THE EXERCISE
Recast the data below as a Markdown table with two columns, Row and Line, numbering each row and skipping any blank lines.

RECORDS TO PROCESS
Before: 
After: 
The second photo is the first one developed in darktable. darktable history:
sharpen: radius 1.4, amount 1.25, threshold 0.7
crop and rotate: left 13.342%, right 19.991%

OUTPUT FOR THIS TASK
| Row | Line |
|---|---|
| 1 | Before:  |
| 2 | After:  |
| 3 | The second photo is the first one developed in darktable. darktable history: |
| 4 | sharpen: radius 1.4, amount 1.25, threshold 0.7 |
| 5 | crop and rotate: left 13.342%, right 19.991% |